30 September, Renaissance

Bayede would be two years old today. I woke up to sit up straight, and somehow, I could feel that Yanga was up, too. He just won’t wake up to sit up as well, or else we’ll both weep. There’s a lot of “tread with caution” in the air today. Do I say it first? Does he say it first? Where is the modern-day article on how modern-day parents grieve when you need it?

It’s actually raining today, and I’m pretty sure the heavens, too, are angry, and there is a war between the will of God and our own interpretation of life. I want to go make a cup of tea so that I can fall asleep again. I want to ask Yanga if he would also like some, but he’s pretending to be asleep, so do I go along with the act or just cause disruption?

Everything feels so complicated, and to call it complicated doesn’t feel like I’m telling the truth about how everything is and how it feels. I think I’m going to call my mom to say what, though. I know this is as awkward for her as it is for me. I have so many people supporting me, but I can’t call or reach out to any of them. I know they don’t know how to be there for me. I have so many questions and so many thoughts; don’t even get me started on the feelings!

30 September, Ulwandle Lutshile

It feels like I’m learning to walk again. I understand now why Bayede always wanted me to stay by her side to cheer for her each step. You need someone to cheer you on, someone on your side, someone to help you up after you fall. I thought that losing my father was the hardest knock of my life. This is beyond that.

Fezile and I had a conversation about my going to London, and we had postponed it until after Bayede turned one. I don’t know why. It just felt right to put it off until then.

The resistance to leave the country that I felt still haunts me. It’s weird now that I think about it. What was I going to do if I was here? I guess when it’s time, it’s time. How do you accept that for a child that is only a year old? There’s nothing I can do, and I think that’s been the hard part to accept. All the money I have made, the love from my wife, the support from my family, and being part of the board members that handle the economy of Africa means nothing and can’t bring my little light back.

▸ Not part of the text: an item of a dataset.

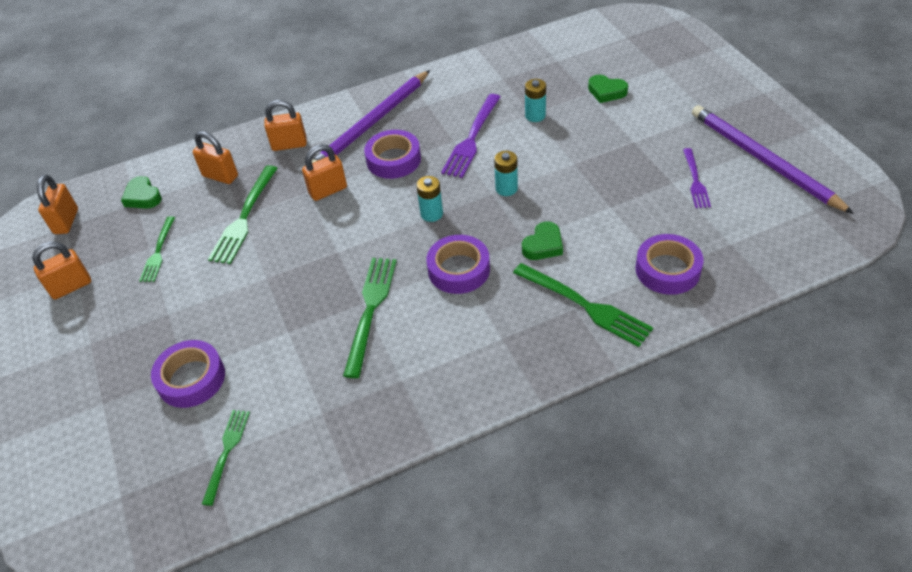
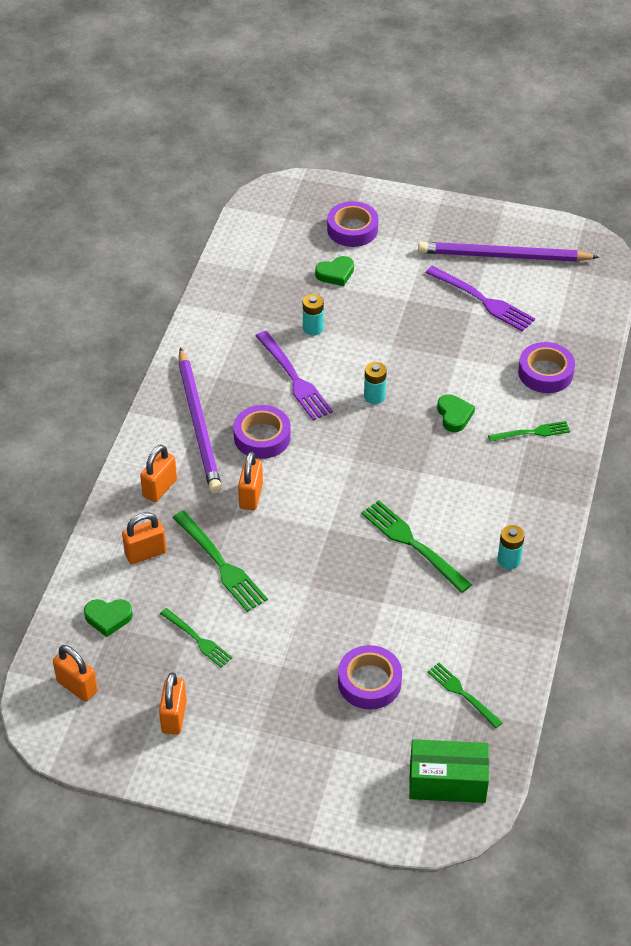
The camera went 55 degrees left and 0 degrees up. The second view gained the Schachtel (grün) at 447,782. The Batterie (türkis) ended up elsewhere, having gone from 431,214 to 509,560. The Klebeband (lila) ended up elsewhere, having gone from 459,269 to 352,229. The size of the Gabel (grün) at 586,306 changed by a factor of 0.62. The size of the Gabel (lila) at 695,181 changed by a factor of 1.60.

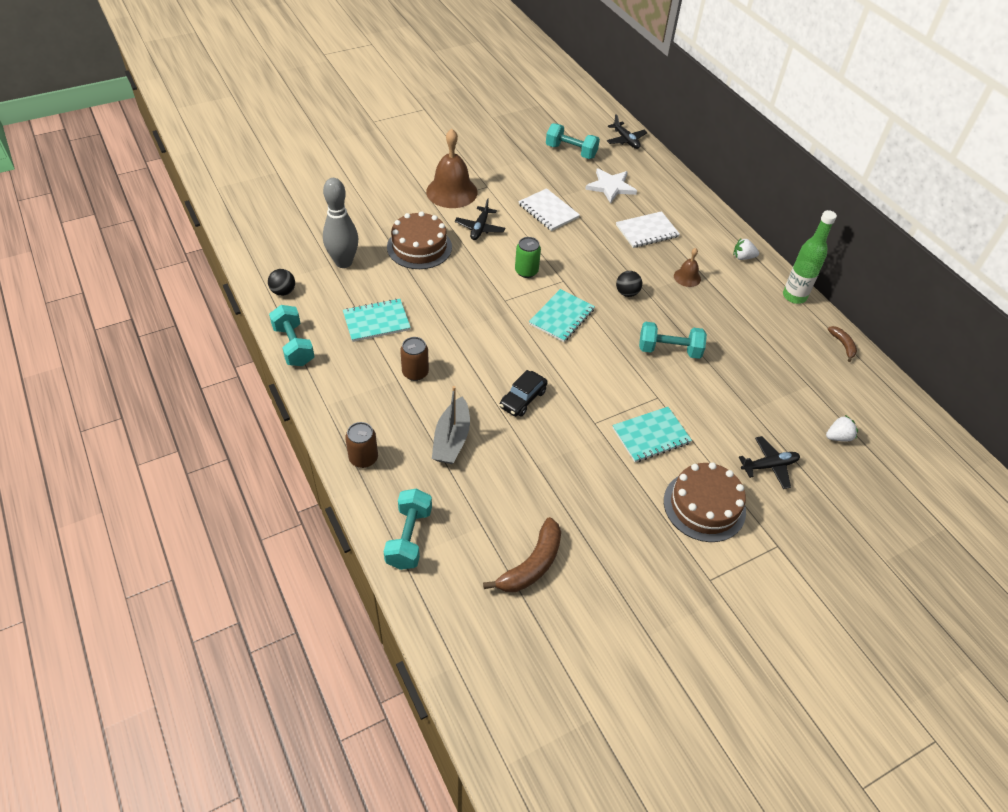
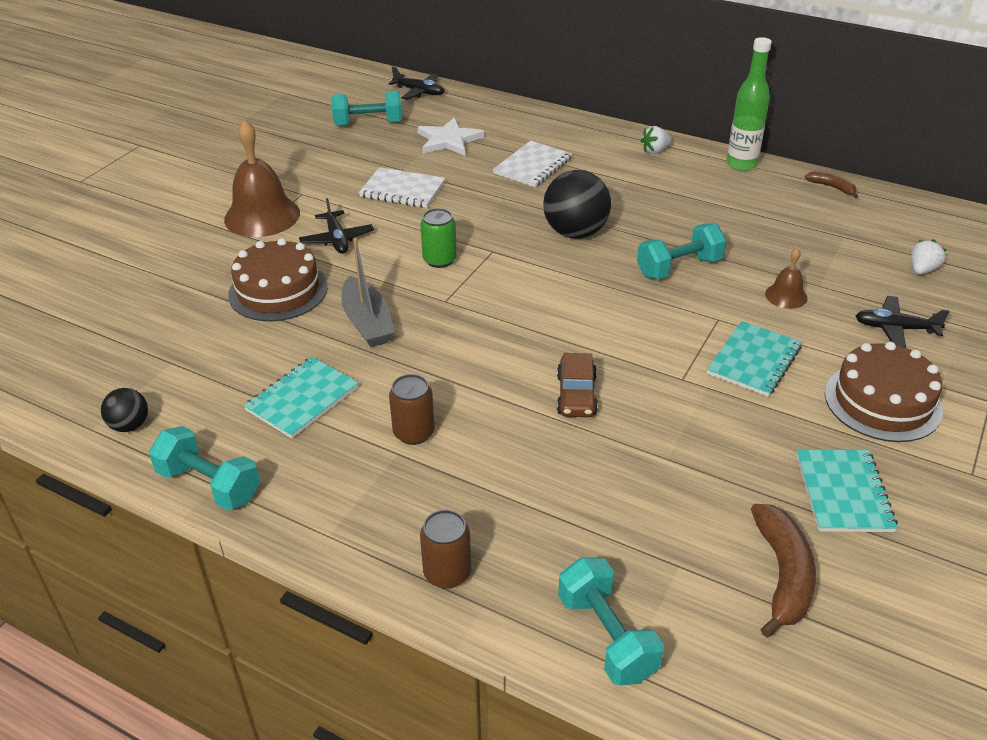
The camera went 30 degrees left and 10 degrees down. The second view lost the Bowlingkegel (grau) at 343,262. The Boot (grau) ended up elsewhere, having gone from 451,439 to 367,322. The Notizbuch (türkis) ended up elsewhere, having gone from 561,317 to 843,492. The Glocke (braun) ended up elsewhere, having gone from 687,277 to 786,296. What was the Auto (schwarz) at 523,399 turned into the Auto (braun) at 576,395. The Flugzeug (schwarz) at 769,466 ended up facing another way, 120 degrees counterclockwise from before. The size of the Ball (schwarz) at 627,293 changed by a factor of 1.90.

There’s no prayer, no hymn that can bring her back; nothing can, and I have to live with that every day. I think Fezile doesn’t know how to talk to me about it yet. I think we are both trying to find the language in our weakened hearts and tongues.

We’ve tried keeping the date nights still happening when we can, which has been a strange experience. We don’t watch animation in the cinema, and no ballet shows that have been created from fairytales because Bayede loved Snow White. We don’t watch cartoons together at home, and I think we secretly watch Bluey, though, when the other person is not here. I think this is how we are grieving together.

Time: we need to give it some time.

22 June, Learning to try again

I choose life. I choose to be alive for my child, who’s on this side and the other at the same time. My dreams need me alive; all the people who love me and root for me are rallying behind me to continue to fight for my life, and that’s what I aim to do.

It’s been a year since we’ve buried Bayede, and our families are here to show support and to cleanse us. It’s so strange, and I want to ask them to leave. Not in an arrogant way but in a Yanga, and I just want to be by ourselves kind of way. Please give us space alone, we need it, kind of way. But then again, I think these are people who love us so much that no matter the weather, time or place, they would drop everything to be there for us and to make sure we do not lack.

I thank God for that. I thank God that we are not alone.